Sunday, February 16, 2020

There's something about Ash Wednesday


Dear friends,

There’s something about Ash Wednesday.  Every year it happens:  people who don’t come to church regularly—or, sometimes, ever—show up on that first day of Lent to be marked with ashes.  Sometimes they come to the Ash Wednesday service; sometimes they show up at a different time of day altogether to seek that ashy cross.  I’ve brushed aside thick hair and wispy bangs to make room on foreheads for those two crossed lines that form our central Christian symbol; I’ve marked smooth hairless heads of infants and wrinkled bald heads of old men.  It is holy, every time.  It is somber and humbling and holy. 

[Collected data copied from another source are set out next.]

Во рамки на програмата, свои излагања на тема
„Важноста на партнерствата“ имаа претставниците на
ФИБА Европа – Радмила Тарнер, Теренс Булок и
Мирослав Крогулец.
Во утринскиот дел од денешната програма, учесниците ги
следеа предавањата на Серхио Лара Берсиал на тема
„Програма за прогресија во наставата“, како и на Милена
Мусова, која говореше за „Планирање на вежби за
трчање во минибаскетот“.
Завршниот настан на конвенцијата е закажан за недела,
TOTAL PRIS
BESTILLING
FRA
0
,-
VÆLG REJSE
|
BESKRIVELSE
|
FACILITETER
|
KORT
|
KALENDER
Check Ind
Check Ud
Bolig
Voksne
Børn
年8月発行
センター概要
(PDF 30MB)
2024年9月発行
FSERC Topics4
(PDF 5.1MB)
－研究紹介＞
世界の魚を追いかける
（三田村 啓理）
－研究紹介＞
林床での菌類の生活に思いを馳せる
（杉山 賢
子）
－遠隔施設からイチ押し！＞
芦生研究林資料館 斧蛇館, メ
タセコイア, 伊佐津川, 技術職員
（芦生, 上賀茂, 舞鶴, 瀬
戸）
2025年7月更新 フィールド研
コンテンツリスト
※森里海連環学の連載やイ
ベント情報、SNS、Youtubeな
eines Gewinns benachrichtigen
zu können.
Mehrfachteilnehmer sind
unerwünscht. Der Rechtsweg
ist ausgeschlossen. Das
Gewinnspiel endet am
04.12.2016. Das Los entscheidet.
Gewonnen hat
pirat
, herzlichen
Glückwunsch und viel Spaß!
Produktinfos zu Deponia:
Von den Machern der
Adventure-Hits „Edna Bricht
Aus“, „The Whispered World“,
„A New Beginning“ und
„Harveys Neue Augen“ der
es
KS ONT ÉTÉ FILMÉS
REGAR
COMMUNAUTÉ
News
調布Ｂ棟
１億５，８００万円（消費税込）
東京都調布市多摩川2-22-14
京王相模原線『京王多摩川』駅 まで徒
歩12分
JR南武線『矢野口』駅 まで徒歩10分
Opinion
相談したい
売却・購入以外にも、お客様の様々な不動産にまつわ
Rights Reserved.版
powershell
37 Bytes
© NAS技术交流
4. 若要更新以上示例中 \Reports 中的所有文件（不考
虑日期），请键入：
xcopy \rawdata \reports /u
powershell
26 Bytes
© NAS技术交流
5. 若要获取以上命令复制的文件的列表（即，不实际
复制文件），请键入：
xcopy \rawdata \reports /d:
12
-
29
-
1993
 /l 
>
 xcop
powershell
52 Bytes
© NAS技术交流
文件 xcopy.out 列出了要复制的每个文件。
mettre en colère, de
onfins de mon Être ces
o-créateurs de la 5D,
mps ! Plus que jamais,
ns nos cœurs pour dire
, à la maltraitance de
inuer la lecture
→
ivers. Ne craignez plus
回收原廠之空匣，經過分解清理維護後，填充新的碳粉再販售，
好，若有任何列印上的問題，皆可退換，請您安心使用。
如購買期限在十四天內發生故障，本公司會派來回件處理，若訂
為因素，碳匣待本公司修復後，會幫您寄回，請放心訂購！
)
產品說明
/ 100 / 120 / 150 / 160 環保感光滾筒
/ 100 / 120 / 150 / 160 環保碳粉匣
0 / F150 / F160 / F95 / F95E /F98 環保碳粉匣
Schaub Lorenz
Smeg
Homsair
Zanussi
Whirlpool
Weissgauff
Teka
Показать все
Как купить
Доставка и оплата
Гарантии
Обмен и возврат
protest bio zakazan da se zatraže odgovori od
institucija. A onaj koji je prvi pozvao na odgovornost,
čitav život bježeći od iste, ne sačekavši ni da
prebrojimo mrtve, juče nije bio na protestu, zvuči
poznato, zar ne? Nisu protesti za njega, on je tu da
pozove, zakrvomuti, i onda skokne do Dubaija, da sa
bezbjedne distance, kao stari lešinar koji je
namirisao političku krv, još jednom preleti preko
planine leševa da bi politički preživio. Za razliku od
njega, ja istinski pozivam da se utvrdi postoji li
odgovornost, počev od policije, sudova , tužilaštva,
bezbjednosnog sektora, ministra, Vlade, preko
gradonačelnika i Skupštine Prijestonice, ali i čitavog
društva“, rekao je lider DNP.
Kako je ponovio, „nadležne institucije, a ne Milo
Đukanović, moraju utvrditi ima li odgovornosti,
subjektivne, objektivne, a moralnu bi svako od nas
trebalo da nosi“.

Remember that you are dust, and to dust you shall return.  Yes.  Ash Wednesday—and indeed all of Lent—is about remembering our frailty and our worth, our sinfulness and God’s love for us.  In the prayer book liturgy for Ash Wednesday, the priest says, I invite you … in the name of the Church, to the observance of a holy Lent, by self-examination and repentance; by prayer, fasting, and self-denial; and by reading and meditating on God’s holy Word.  As your priest, I invite you to the observance of a holy Lent.  And I invite you to begin that observance at one of our three Ash Wednesday services so that you can receive again the grainy gray reminder of God’s love for fragile, fallible you.